Çok Değerli Meslektaşım.

Kaç kez tayin gördün? Kaç kez nakliyat ambarlarıyla muhatap olup, kaç kez pazarlık yaptın kamyoncularla?

Kaç ev sahibi ile muhatap oldun, kaç kez kırıldı gardırobunun kapısı hatırlıyor musun?

Evlatlarının kaç okulu, kaç öğretmeni, kaç okul arkadaşı oldu?

Eşinin kaç komşusu hüzünle bakakaldı her iki yılda bir henüz alışamadan bırakıp gittiğiniz mekanların köşelerinden?

Operasyon bölgelerine gidişlerinin hesabını tuttun mu hiç? Kaç kez vedalaştın eşinle çocuklarınla, evinden çıkarken?

Kaç günde bir çıkarıyorsun postalını ayağından? Görev süren boyunca, çocuklarınla eşinle birlikte bir sofra başında kaç kez kahvaltı yapabildin?

Annenin, babanın yakınlarının ölüm haberlerini aldığın günden en son ne kadar zaman önce görmüştün sıcak yüzlerini?

Hülasa kaç kez yaralandın, kaç kez uzuvlarını bıraktın o yüksek dağların başlarında, yamaçlarında, eteklerinde? Kaç kez öldün vatan için hiç hatırlıyor musun?

Kaç kez tayin gördün sevgili arkadaşım?

Daha önceden de biliyordum. Ancak; hasbelkader mesleğimin, meslektaşlarımın haklarını savunmak ve eksik olanlarını temin edebilmek maksadıyla yedi yıla yakın bir süre ile üyelik, başkan yardımcılığı ve şube başkanlığını yaptığım TEMAD görevlerim sırasında edindiğim bilgiler doğrultusunda, Türk Ordusunun önemli bir parçası olan Kahraman Jandarma Teşkilatımızın değerli mensuplarıyla çok yakından teşrikimesaimiz olmuştu. Hâlâ da gönül bağım devam ediyor tabi ki...

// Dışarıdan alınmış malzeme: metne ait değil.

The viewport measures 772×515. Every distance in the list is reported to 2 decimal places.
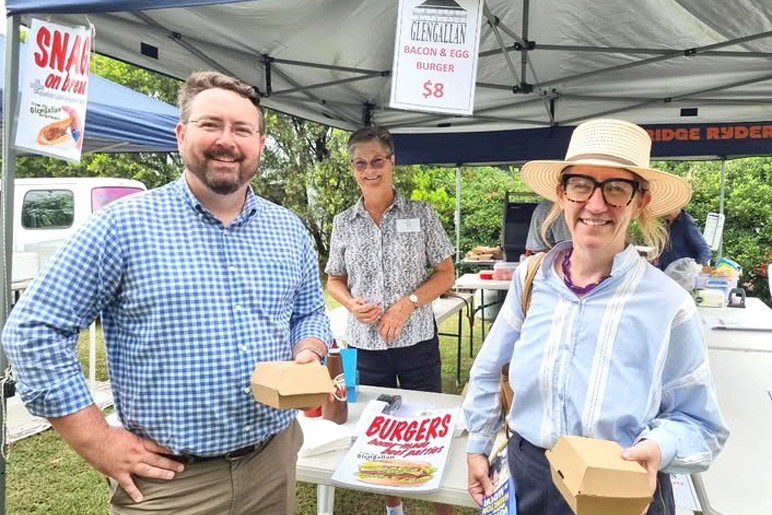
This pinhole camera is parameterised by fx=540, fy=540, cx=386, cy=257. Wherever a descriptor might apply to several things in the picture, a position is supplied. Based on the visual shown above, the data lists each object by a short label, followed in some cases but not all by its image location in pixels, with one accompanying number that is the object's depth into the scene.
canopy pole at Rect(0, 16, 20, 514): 1.88
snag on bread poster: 1.89
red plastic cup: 1.94
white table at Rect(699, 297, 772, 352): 2.92
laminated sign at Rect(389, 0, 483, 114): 1.91
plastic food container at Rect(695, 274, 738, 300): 4.34
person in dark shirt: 4.30
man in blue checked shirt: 1.18
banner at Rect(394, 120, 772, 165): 5.27
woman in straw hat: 1.12
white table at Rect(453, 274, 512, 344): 5.01
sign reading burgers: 1.52
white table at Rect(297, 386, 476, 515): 1.48
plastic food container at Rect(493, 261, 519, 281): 5.38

Her insanın bir hayat hikâyesi vardır ve çok kıymetlidir ama onların her birinin hayat hikâyeleri ciltler dolusu kitaplara yazsanız yine sığdıramazsınız.

O kadar çok değişir ki görev yerleri, mesela eğitim seviyelerini yükseltmek isteseler de dağ başlarında kurulu bir üniversite yok ki üniversite okuyabilsinler. Ancak bu zor şartlara rağmen yine de üniversite bitiren, hatta akademik kariyer yapanlar da yok değildir. Emekliliklerinde avukatlık yapan, başka mesleklere yönelen birçok jandarma arkadaşımızın varlığını da söylemek isterim.

Birçoğu, her astsubayın her uzman jandarmanın hayali olan derece kademe ilerlemesi ve birinci derece ek gösterge haklarına ulaşma hedeflerini dahi gerçekleştiremeden emekliliklerini talep etmek zorunda kalırlar.  Kendilerinin, çok zor görevler icra ettiklerinden ve bu görevleri sürdürmeme niyetlerinden değildir emeklilik talepleri... Onların bu talepleri, sırf, çocuklarının iyi bir eğitim almalarını temin için eğitim alma imkânı olan şehirlerde yaşama isteklerinden kaynaklıdır.  Bu konuda diğer kuvvetlerde görev yapan meslektaşlarının dahi eleştirilerine maruz kalabilmektedirler. “Kardeşim çalışsaydı da ulaşsaydı istediği derece kademeye” diyerek, meselenin özünü bilmemekten kaynaklı sitemlere maruz kalabilmektedirler.

Bir gün, bir Jandarma emeklisi arkadaşıma sormuştum. "Sen söyle ben yazayım. Bakalım kaç tayin yeri görmüşsün, Türk Milleti rahat ve huzur içinde yaşasın diye kaç görev yerinde vatanın sınırlarını beklemiş, iç güvenlikte kaç merkezde vazife icra etmişsin?" diye

O söyledi ben yazdım. 1.2.3.4.......18,19, 20, 21... "E, yeter artık nefesim daraldı" demiştim ve öylece yarıda kesmiştik konuyu...

2020 yılı “Kanun Ordusu” diye tabir edilen Jandarma Teşkilatımızın 181 inci kuruluş yıl dönümüdür.

Demem o ki, jandarma teşkilatımızın subay, astsubay, uzman jandarma, er, erbaş ve sivil memur, eş ve çocuklarının emekliler de dahil olmak üzere, tüm mensuplarının kuruluş yıl dönümlerini kutlar, halen görevde olanlarına hayırlı görevler, emeklilerine de sağlık, huzur ve mutluluklar dilerim.